# Work request
Among the records below, find each line containing the word "Boost" and copy it.

*** Material shown Section Begins ***

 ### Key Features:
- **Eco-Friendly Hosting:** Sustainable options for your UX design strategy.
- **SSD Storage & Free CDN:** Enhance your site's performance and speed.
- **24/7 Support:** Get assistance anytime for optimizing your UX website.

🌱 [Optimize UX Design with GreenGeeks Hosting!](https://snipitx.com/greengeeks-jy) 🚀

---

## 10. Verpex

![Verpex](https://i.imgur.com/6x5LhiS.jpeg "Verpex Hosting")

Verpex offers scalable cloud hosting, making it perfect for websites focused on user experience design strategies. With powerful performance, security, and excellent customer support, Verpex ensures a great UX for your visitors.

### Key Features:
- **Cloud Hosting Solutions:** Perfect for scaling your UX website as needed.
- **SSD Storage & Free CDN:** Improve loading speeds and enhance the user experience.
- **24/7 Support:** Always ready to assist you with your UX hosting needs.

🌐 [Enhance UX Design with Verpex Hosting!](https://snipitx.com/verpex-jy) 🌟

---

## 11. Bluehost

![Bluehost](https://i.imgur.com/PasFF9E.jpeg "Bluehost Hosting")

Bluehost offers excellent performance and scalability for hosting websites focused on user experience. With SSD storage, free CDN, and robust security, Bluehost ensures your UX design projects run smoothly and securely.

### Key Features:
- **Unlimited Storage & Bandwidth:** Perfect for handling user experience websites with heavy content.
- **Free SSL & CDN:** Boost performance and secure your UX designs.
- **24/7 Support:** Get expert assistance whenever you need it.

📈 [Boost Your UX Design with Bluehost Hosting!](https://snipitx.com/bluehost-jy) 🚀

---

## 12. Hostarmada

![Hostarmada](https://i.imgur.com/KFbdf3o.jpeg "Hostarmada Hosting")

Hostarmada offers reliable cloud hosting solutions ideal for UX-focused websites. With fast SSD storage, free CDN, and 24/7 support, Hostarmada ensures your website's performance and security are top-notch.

*** Material shown Section Ends ***
*** Material shown Section Begins ***

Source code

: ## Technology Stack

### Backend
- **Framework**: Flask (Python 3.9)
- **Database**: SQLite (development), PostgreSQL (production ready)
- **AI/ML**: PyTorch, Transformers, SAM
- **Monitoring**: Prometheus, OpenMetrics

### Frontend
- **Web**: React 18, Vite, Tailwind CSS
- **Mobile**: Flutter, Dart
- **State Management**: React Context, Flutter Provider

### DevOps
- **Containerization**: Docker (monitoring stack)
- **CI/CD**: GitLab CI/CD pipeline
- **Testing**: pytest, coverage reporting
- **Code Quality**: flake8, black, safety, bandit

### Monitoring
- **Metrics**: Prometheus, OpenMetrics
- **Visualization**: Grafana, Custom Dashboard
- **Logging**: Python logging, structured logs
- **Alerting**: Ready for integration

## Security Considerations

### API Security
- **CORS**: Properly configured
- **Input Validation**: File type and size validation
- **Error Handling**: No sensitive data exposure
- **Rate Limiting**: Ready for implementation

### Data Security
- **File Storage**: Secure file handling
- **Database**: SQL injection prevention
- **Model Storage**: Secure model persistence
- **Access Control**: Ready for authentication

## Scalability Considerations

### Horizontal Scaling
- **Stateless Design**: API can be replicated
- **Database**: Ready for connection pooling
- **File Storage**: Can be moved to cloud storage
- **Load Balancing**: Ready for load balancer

*** Material shown Section Ends ***

# Response area
- **Free SSL & CDN:** Boost performance and secure your UX designs.
📈 [Boost Your UX Design with Bluehost Hosting!](https://snipitx.com/bluehost-jy) 🚀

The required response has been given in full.